Task requirements
Once the pictures are set aside, output all the records exactly.
[Data to process — start]
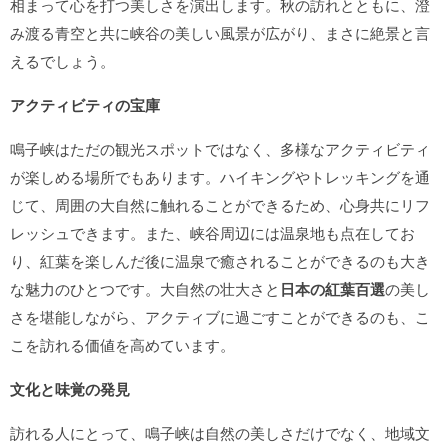
相まって心を打つ美しさを演出します。秋の訪れとともに、澄
み渡る青空と共に峡谷の美しい風景が広がり、まさに絶景と言
えるでしょう。
アクティビティの宝庫
鳴子峡はただの観光スポットではなく、多様なアクティビティ
が楽しめる場所でもあります。ハイキングやトレッキングを通
じて、周囲の大自然に触れることができるため、心身共にリフ
レッシュできます。また、峡谷周辺には温泉地も点在してお
り、紅葉を楽しんだ後に温泉で癒されることができるのも大き
な魅力のひとつです。大自然の壮大さと
日本の紅葉百選
の美し
さを堪能しながら、アクティブに過ごすことができるのも、こ
こを訪れる価値を高めています。
文化と味覚の発見
訪れる人にとって、鳴子峡は自然の美しさだけでなく、地域文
[Data to process — finish]
Written solution
相まって心を打つ美しさを演出します。秋の訪れとともに、澄
み渡る青空と共に峡谷の美しい風景が広がり、まさに絶景と言
えるでしょう。
アクティビティの宝庫
鳴子峡はただの観光スポットではなく、多様なアクティビティ
が楽しめる場所でもあります。ハイキングやトレッキングを通
じて、周囲の大自然に触れることができるため、心身共にリフ
レッシュできます。また、峡谷周辺には温泉地も点在してお
り、紅葉を楽しんだ後に温泉で癒されることができるのも大き
な魅力のひとつです。大自然の壮大さと
日本の紅葉百選
の美し
さを堪能しながら、アクティブに過ごすことができるのも、こ
こを訪れる価値を高めています。
文化と味覚の発見
訪れる人にとって、鳴子峡は自然の美しさだけでなく、地域文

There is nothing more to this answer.